---------- Dataset content
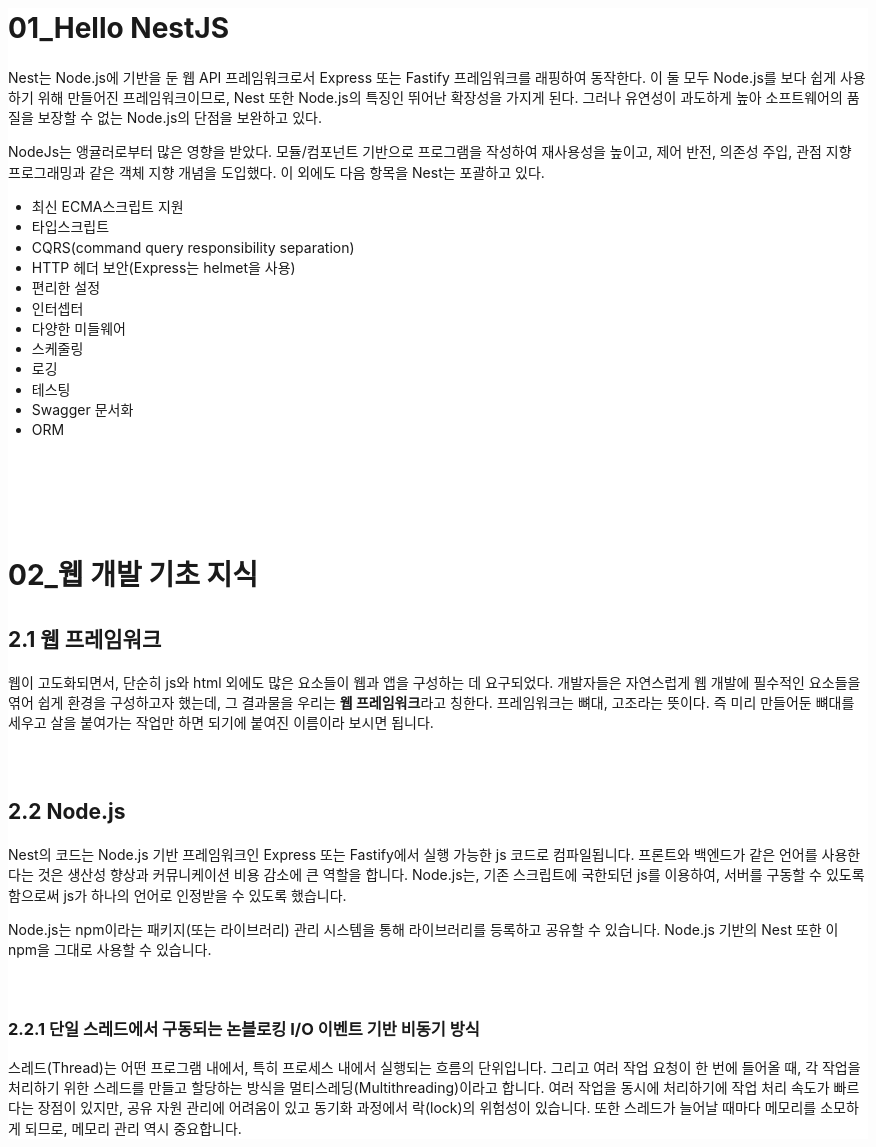 # 01_Hello NestJS

Nest는 Node.js에 기반을 둔 웹 API 프레임워크로서 Express 또는 Fastify 프레임워크를 래핑하여 동작한다. 이 둘 모두 Node.js를 보다 쉽게 사용하기 위해 만들어진 프레임워크이므로, Nest 또한 Node.js의 특징인 뛰어난 확장성을 가지게 된다. 그러나 유연성이 과도하게 높아 소프트웨어의 품질을 보장할 수 없는 Node.js의 단점을 보완하고 있다.

NodeJs는 앵귤러로부터 많은 영향을 받았다. 모듈/컴포넌트 기반으로 프로그램을 작성하여 재사용성을 높이고, 제어 반전, 의존성 주입, 관점 지향 프로그래밍과 같은 객체 지향 개념을 도입했다. 이 외에도 다음 항목을 Nest는 포괄하고 있다.

- 최신 ECMA스크립트 지원
- 타입스크립트
- CQRS(command query responsibility separation)
- HTTP 헤더 보안(Express는 helmet을 사용)
- 편리한 설정
- 인터셉터
- 다양한 미들웨어
- 스케줄링
- 로깅
- 테스팅
- Swagger 문서화
- ORM

<br />
<br />
<br />

# 02\_웹 개발 기초 지식

## 2.1 웹 프레임워크

웹이 고도화되면서, 단순히 js와 html 외에도 많은 요소들이 웹과 앱을 구성하는 데 요구되었다. 개발자들은 자연스럽게 웹 개발에 필수적인 요소들을 엮어 쉽게 환경을 구성하고자 했는데, 그 결과물을 우리는 **웹 프레임워크**라고 칭한다. 프레임워크는 뼈대, 고조라는 뜻이다. 즉 미리 만들어둔 뼈대를 세우고 살을 붙여가는 작업만 하면 되기에 붙여진 이름이라 보시면 됩니다.

<br />

## 2.2 Node.js

Nest의 코드는 Node.js 기반 프레임워크인 Express 또는 Fastify에서 실행 가능한 js 코드로 컴파일됩니다. 프론트와 백엔드가 같은 언어를 사용한다는 것은 생산성 향상과 커뮤니케이션 비용 감소에 큰 역할을 합니다. Node.js는, 기존 스크립트에 국한되던 js를 이용하여, 서버를 구동할 수 있도록 함으로써 js가 하나의 언어로 인정받을 수 있도록 했습니다.

Node.js는 npm이라는 패키지(또는 라이브러리) 관리 시스템을 통해 라이브러리를 등록하고 공유할 수 있습니다. Node.js 기반의 Nest 또한 이 npm을 그대로 사용할 수 있습니다.

<br />

### 2.2.1 단일 스레드에서 구동되는 논블로킹 I/O 이벤트 기반 비동기 방식

스레드(Thread)는 어떤 프로그램 내에서, 특히 프로세스 내에서 실행되는 흐름의 단위입니다. 그리고 여러 작업 요청이 한 번에 들어올 때, 각 작업을 처리하기 위한 스레드를 만들고 할당하는 방식을 멀티스레딩(Multithreading)이라고 합니다. 여러 작업을 동시에 처리하기에 작업 처리 속도가 빠르다는 장점이 있지만, 공유 자원 관리에 어려움이 있고 동기화 과정에서 락(lock)의 위험성이 있습니다. 또한 스레드가 늘어날 때마다 메모리를 소모하게 되므로, 메모리 관리 역시 중요합니다.
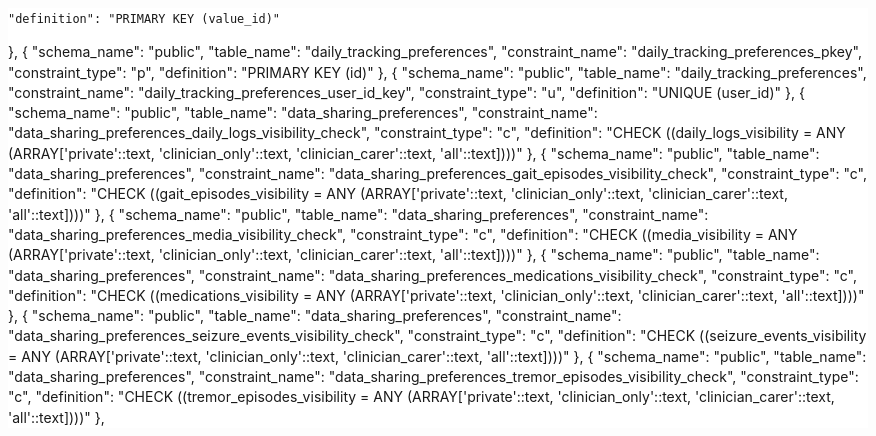     "definition": "PRIMARY KEY (value_id)"
  },
  {
    "schema_name": "public",
    "table_name": "daily_tracking_preferences",
    "constraint_name": "daily_tracking_preferences_pkey",
    "constraint_type": "p",
    "definition": "PRIMARY KEY (id)"
  },
  {
    "schema_name": "public",
    "table_name": "daily_tracking_preferences",
    "constraint_name": "daily_tracking_preferences_user_id_key",
    "constraint_type": "u",
    "definition": "UNIQUE (user_id)"
  },
  {
    "schema_name": "public",
    "table_name": "data_sharing_preferences",
    "constraint_name": "data_sharing_preferences_daily_logs_visibility_check",
    "constraint_type": "c",
    "definition": "CHECK ((daily_logs_visibility = ANY (ARRAY['private'::text, 'clinician_only'::text, 'clinician_carer'::text, 'all'::text])))"
  },
  {
    "schema_name": "public",
    "table_name": "data_sharing_preferences",
    "constraint_name": "data_sharing_preferences_gait_episodes_visibility_check",
    "constraint_type": "c",
    "definition": "CHECK ((gait_episodes_visibility = ANY (ARRAY['private'::text, 'clinician_only'::text, 'clinician_carer'::text, 'all'::text])))"
  },
  {
    "schema_name": "public",
    "table_name": "data_sharing_preferences",
    "constraint_name": "data_sharing_preferences_media_visibility_check",
    "constraint_type": "c",
    "definition": "CHECK ((media_visibility = ANY (ARRAY['private'::text, 'clinician_only'::text, 'clinician_carer'::text, 'all'::text])))"
  },
  {
    "schema_name": "public",
    "table_name": "data_sharing_preferences",
    "constraint_name": "data_sharing_preferences_medications_visibility_check",
    "constraint_type": "c",
    "definition": "CHECK ((medications_visibility = ANY (ARRAY['private'::text, 'clinician_only'::text, 'clinician_carer'::text, 'all'::text])))"
  },
  {
    "schema_name": "public",
    "table_name": "data_sharing_preferences",
    "constraint_name": "data_sharing_preferences_seizure_events_visibility_check",
    "constraint_type": "c",
    "definition": "CHECK ((seizure_events_visibility = ANY (ARRAY['private'::text, 'clinician_only'::text, 'clinician_carer'::text, 'all'::text])))"
  },
  {
    "schema_name": "public",
    "table_name": "data_sharing_preferences",
    "constraint_name": "data_sharing_preferences_tremor_episodes_visibility_check",
    "constraint_type": "c",
    "definition": "CHECK ((tremor_episodes_visibility = ANY (ARRAY['private'::text, 'clinician_only'::text, 'clinician_carer'::text, 'all'::text])))"
  },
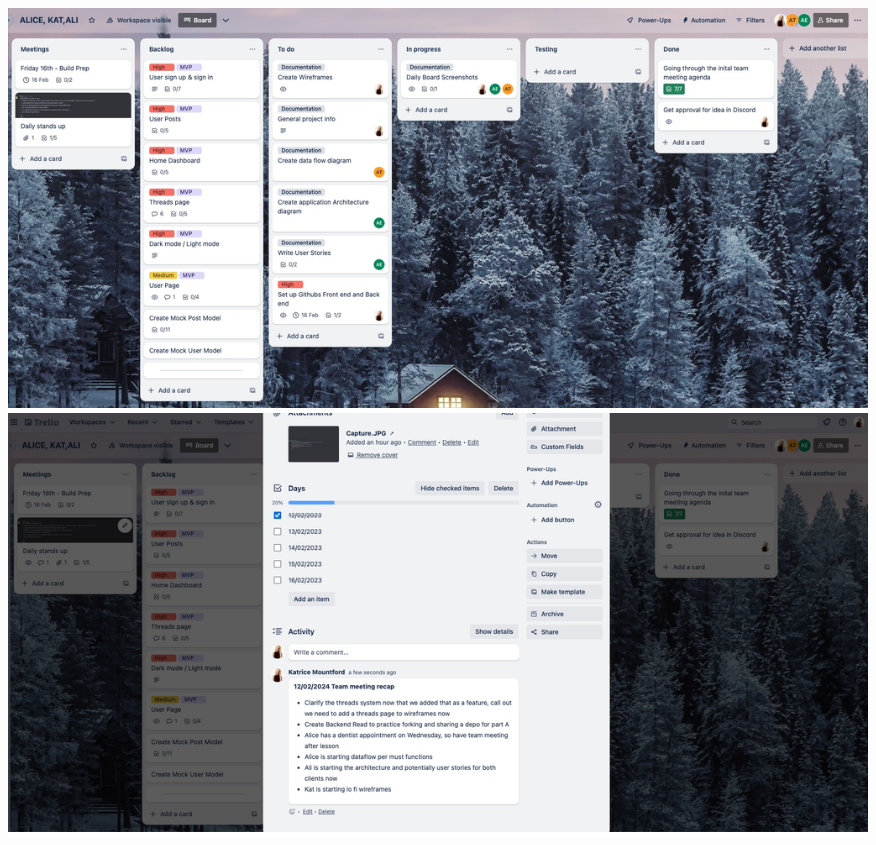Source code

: ![Alt text](docs/part-a/Trello/Kat/mon-12-feb/12-feb-1.jpg)
![Alt text](docs/part-a/Trello/Kat/mon-12-feb/12-feb-2.jpg)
--------------------
> [Problem to work on]: Wherever "Trello" appears in the listing, report the line it is on.

> [Expected answer]:
: ![Alt text](docs/part-a/Trello/Kat/mon-12-feb/12-feb-1.jpg)
![Alt text](docs/part-a/Trello/Kat/mon-12-feb/12-feb-2.jpg)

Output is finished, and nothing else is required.